■ **Questions**
A) Decide whether each statement agrees with the essay on AI evidence. Answer yes or no for each, and quote the deciding words. (i) The kind of AI now found in workplaces has existed for decades. (ii) The long-term studies are missing because researchers are lazy. (iii) Behavioral science already offers fifty years of useful knowledge.
B) List everything the essay on AI evidence says long-term research on organizations needs.
C) From the essay on AI evidence, write out the stretch from "The studies you" through "here to blame.".

Given text Block Start

The Human Layer · No. 012 · The Evidence Lag

The Evidence You're Waiting For Doesn't Exist Yet. The Evidence You Need Has Existed for Fifty Years.

You're betting on AI either way. The only question is what you anchor the bet to.

AI is new. The human being handed it is not. That sentence is the whole argument of this entry, and the whole reason this publication exists. The long-term studies of AI adoption you would love to base your decisions on cannot exist yet, and everyone deciding anything about AI right now is doing it without them. What follows is the honest version of what to do about that: what the missing evidence cannot tell you, what fifty years of behavioral science already can, and the question that settles the argument with anyone who says it is too early to act.


The studies you want cannot exist yet

Let us say the quiet part first: the evidence everyone would prefer does not exist. Nobody has followed a thousand companies for ten years and come back to tell us which AI strategies actually paid. Not because researchers are lazy, and not because the field is unserious. The reason is simpler and more forgiving than that: the technology is too young for the question. The kind of AI now sitting in workplaces has only existed for a few years, and research that watches organizations over the long term needs, unavoidably, the long term: years of observation, and then the analysis, the review, and the publication stacked on top. You cannot argue with a clock, and there is nobody here to blame.

Given text Block End
Dataset records Block Start

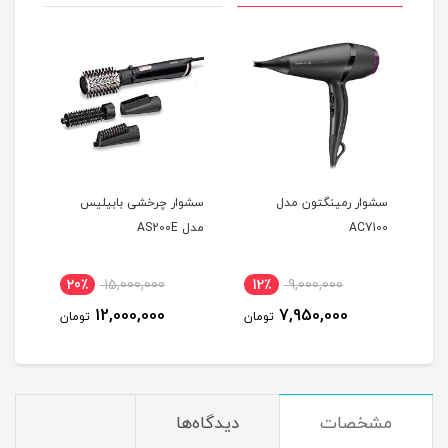
ل
سشوار رمینگتون مدل
سشوار چرخشی بابیلیس
سشوا
AC7100
مدل AS200E
25E
20٪
15,000,000
12٪
9,000,000
2
12,000,000
7,950,000
مان
تومان
تومان
مشخصات
دیدگاه‌ها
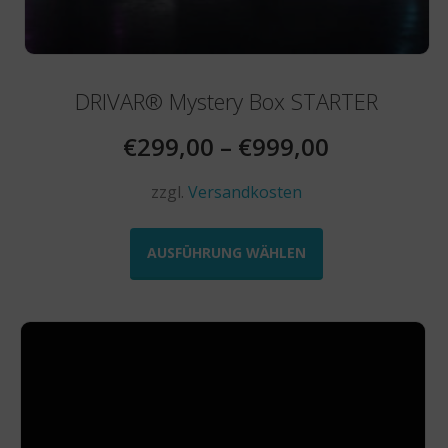
DRIVAR® Mystery Box STARTER
€
299,00
–
€
999,00
zzgl.
Versandkosten
Dieses
Produkt
AUSFÜHRUNG WÄHLEN
weist
mehrere
Varianten
auf.
Die
Optionen
können
auf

Dataset records Block End

■ **Task results**
A)
(i) No: "The kind of AI now sitting in workplaces has only existed for a few years"
(ii) No: "Not because researchers are lazy, and not because the field is unserious."
(iii) Yes: "what fifty years of behavioral science already can"

B) years of observation; the analysis; the review; the publication

C)
The studies you want cannot exist yet

Let us say the quiet part first: the evidence everyone would prefer does not exist. Nobody has followed a thousand companies for ten years and come back to tell us which AI strategies actually paid. Not because researchers are lazy, and not because the field is unserious. The reason is simpler and more forgiving than that: the technology is too young for the question. The kind of AI now sitting in workplaces has only existed for a few years, and research that watches organizations over the long term needs, unavoidably, the long term: years of observation, and then the analysis, the review, and the publication stacked on top. You cannot argue with a clock, and there is nobody here to blame.